**TEXT SHOWN**
=====

FIGS 4A and 4B are partial schematic representations of an arc pressure control arrangement 155, implemented in the circuit breaker 100, or specifically the interrupter unit 120 of the circuit breaker 100, depicting stages of arc quenching operation therein. As illustrated, the arc pressure control arrangement 155 includes the first electrical contact 142 and the second electrical contact 144. Herein, the first electrical contact 142 and the second electrical contact 144 are configured to generate an electrical arc upon being separated during operation of the circuit breaker 100. As illustrated, the arc pressure control arrangement 155 includes a first chamber (generally represented by numeral 156) at least partially surrounding the first electric contact 142 and the second electric contact 144. Further, the arc pressure control arrangement 155 includes a second chamber (generally represented by numeral 158) disposed adjacent to the first chamber 156. Herein, the second chamber 158 is filled with insulating gas, such as, for example, SF6. It may be understood that the first chamber 156 is a compression volume and the second chamber 158 is a low-pressure volume in the circuit breaker 100, and the said terms have been interchangeably used in the description without any limitations. In the arc pressure control arrangement 155, as illustrated, the valve assembly 150 interconnects the first chamber 156 and the second chamber 158. The valve assembly 150 regulates the flow of the insulating gas from the second chamber 158 into the first chamber 156, and vice-versa. In particular, the valve assembly 150 allows the flow of the insulating gas based on desired threshold pressure of the insulating gas in the first chamber 156. Thereby, the valve assembly 150 is configured to allow threshold-based flow of the insulating gas into and out of the first chamber 156.

In one or more embodiments, the first chamber 156 includes an internal storage volume that is greater than about 500 mm ³ . For example, an internal storage volume of the first chamber 156may be greater than about 1,000 mm ³ for a 600V/250A circuit breaker, or even greater than about 1,500 mm ³ for a 600V/250A circuit breaker. In some embodiments, the internal storage volume of the second chamber 158 may be about 2,000 mm ³ or more. In some example embodiments, the second chamber 158 may be a rectangular shape and may include an internal height of about 38 mm, an internal width of about 6 mm, and an internal thickness of 6 mm. Other sizes, shapes, and storage volumes for the second chamber 158 may be used.

=====

**SUPPLIED INFORMATION**
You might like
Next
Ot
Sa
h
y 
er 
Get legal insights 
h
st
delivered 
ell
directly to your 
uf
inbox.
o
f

=====

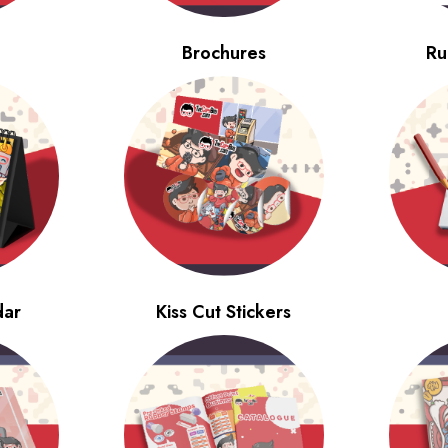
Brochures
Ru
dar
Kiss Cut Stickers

=====

**WHAT YOU NEED TO DO**
Copy word for word the part of the circuit breaker text that runs from "In one or more" down to "may be used.". The material has no connection to the circuit breaker text.

**ANSWER BELOW**
In one or more embodiments, the first chamber 156 includes an internal storage volume that is greater than about 500 mm ³ . For example, an internal storage volume of the first chamber 156may be greater than about 1,000 mm ³ for a 600V/250A circuit breaker, or even greater than about 1,500 mm ³ for a 600V/250A circuit breaker. In some embodiments, the internal storage volume of the second chamber 158 may be about 2,000 mm ³ or more. In some example embodiments, the second chamber 158 may be a rectangular shape and may include an internal height of about 38 mm, an internal width of about 6 mm, and an internal thickness of 6 mm. Other sizes, shapes, and storage volumes for the second chamber 158 may be used.